Correlation Between Virtus InfraCap and John Hancock
Can any of the company-specific risk be diversified away by investing in both Virtus InfraCap and John Hancock at the same time? Although using a correlation coefficient on its own may not help to predict future stock returns, this module helps to understand the diversifiable risk of combining Virtus InfraCap and John Hancock into the same portfolio, which is an essential part of the fundamental portfolio management process.
By analyzing existing cross correlation between Virtus InfraCap Preferred and John Hancock Preferred, you can compare the effects of market volatilities on Virtus InfraCap and John Hancock and check how they will diversify away market risk if combined in the same portfolio for a given time horizon. You can also utilize pair trading strategies of matching a long position in Virtus InfraCap with a short position of John Hancock. Check out your portfolio center. Please also check ongoing floating volatility patterns of Virtus InfraCap and John Hancock.
Diversification Opportunities for Virtus InfraCap and John Hancock
0.95 | Correlation Coefficient |
Almost no diversification
The 3 months correlation between Virtus and John is 0.95. Overlapping area represents the amount of risk that can be diversified away by holding Virtus InfraCap Preferred and John Hancock Preferred in the same portfolio, assuming nothing else is changed. The correlation between historical prices or returns on John Hancock Preferred and Virtus InfraCap is a relative statistical measure of the degree to which these equity instruments tend to move together. The correlation coefficient measures the extent to which returns on Virtus InfraCap Preferred are associated (or correlated) with John Hancock. Values of the correlation coefficient range from -1 to +1, where. The correlation of zero (0) is possible when the price movement of John Hancock Preferred has no effect on the direction of Virtus InfraCap i.e., Virtus InfraCap and John Hancock go up and down completely randomly.

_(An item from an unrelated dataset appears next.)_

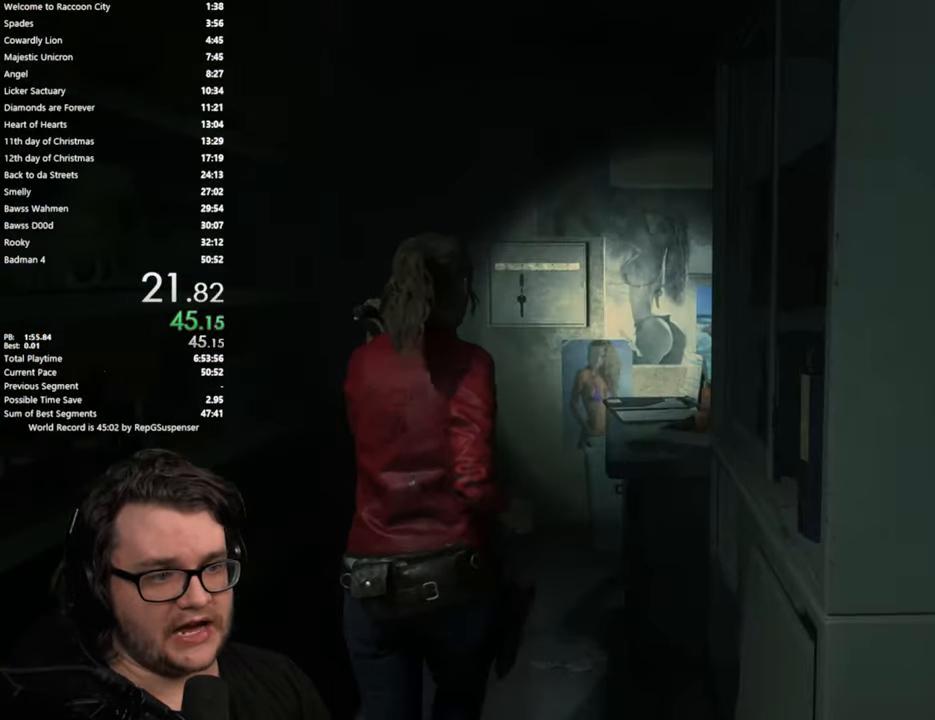
{"buttons": ["CROSS"], "left_stick": "up", "right_stick": "center", "button_events": [[67, "CROSS", "down"], [150, "CROSS", "up"], [217, "CROSS", "down"], [284, "CROSS", "up"], [350, "CROSS", "down"], [434, "CROSS", "up"], [501, "CROSS", "down"]]}
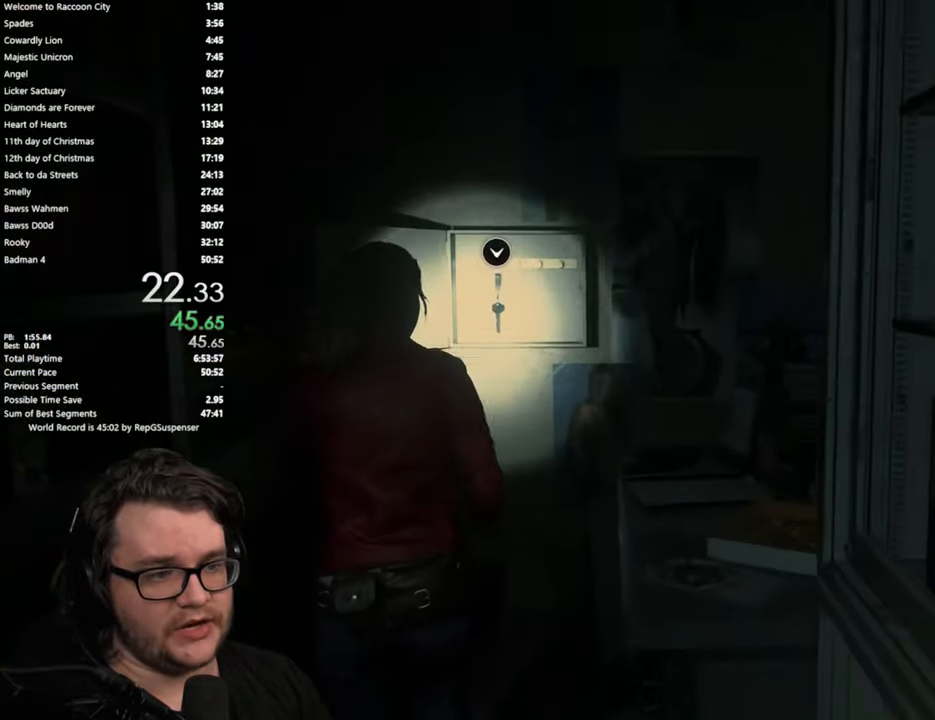
{"buttons": ["CROSS"], "left_stick": "up", "right_stick": "center", "button_events": [[66, "CROSS", "up"], [150, "CROSS", "down"], [216, "CROSS", "up"], [283, "CROSS", "down"], [367, "CROSS", "up"], [433, "CROSS", "down"]]}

Pair Corralation between Virtus InfraCap and John Hancock
Given the investment horizon of 90 days Virtus InfraCap Preferred is expected to generate 1.51 times more return on investment than John Hancock. However, Virtus InfraCap is 1.51 times more volatile than John Hancock Preferred. It trades about 0.21 of its potential returns per unit of risk. John Hancock Preferred is currently generating about 0.15 per unit of risk. If you would invest 2,137 in Virtus InfraCap Preferred on August 31, 2024 and sell it today you would earn a total of 125.00 from holding Virtus InfraCap Preferred or generate 5.85% return on investment over 90 days.
Time Period | 3 Months [change] |
Direction | Moves Together |
Strength | Very Strong |
Accuracy | 100.0% |
Values | Daily Returns |
Virtus InfraCap Preferred vs. John Hancock Preferred
Performance |
Timeline |
Virtus InfraCap Preferred |
John Hancock Preferred |
Virtus InfraCap and John Hancock Volatility Contrast
Predicted Return Density |
Returns |
Pair Trading with Virtus InfraCap and John Hancock
The main advantage of trading using opposite Virtus InfraCap and John Hancock positions is that it hedges away some unsystematic risk. Because of two separate transactions, even if Virtus InfraCap position performs unexpectedly, John Hancock can make up some of the losses. Pair trading also minimizes risk from directional movements in the market. For example, if an entire industry or sector drops because of unexpected headlines, the short position in John Hancock will offset losses from the drop in John Hancock's long position.Virtus InfraCap vs. ETFis Series Trust | Virtus InfraCap vs. XAI Octagon Floating | Virtus InfraCap vs. InfraCap MLP ETF | Virtus InfraCap vs. VanEck BDC Income |
John Hancock vs. American Century ETF | John Hancock vs. Principal Spectrum Preferred | John Hancock vs. Fidelity Preferred Securities | John Hancock vs. Innovator SP Investment |
Check out your portfolio center.Note that this page's information should be used as a complementary analysis to find the right mix of equity instruments to add to your existing portfolios or create a brand new portfolio. You can also try the Portfolio Optimization module to compute new portfolio that will generate highest expected return given your specified tolerance for risk.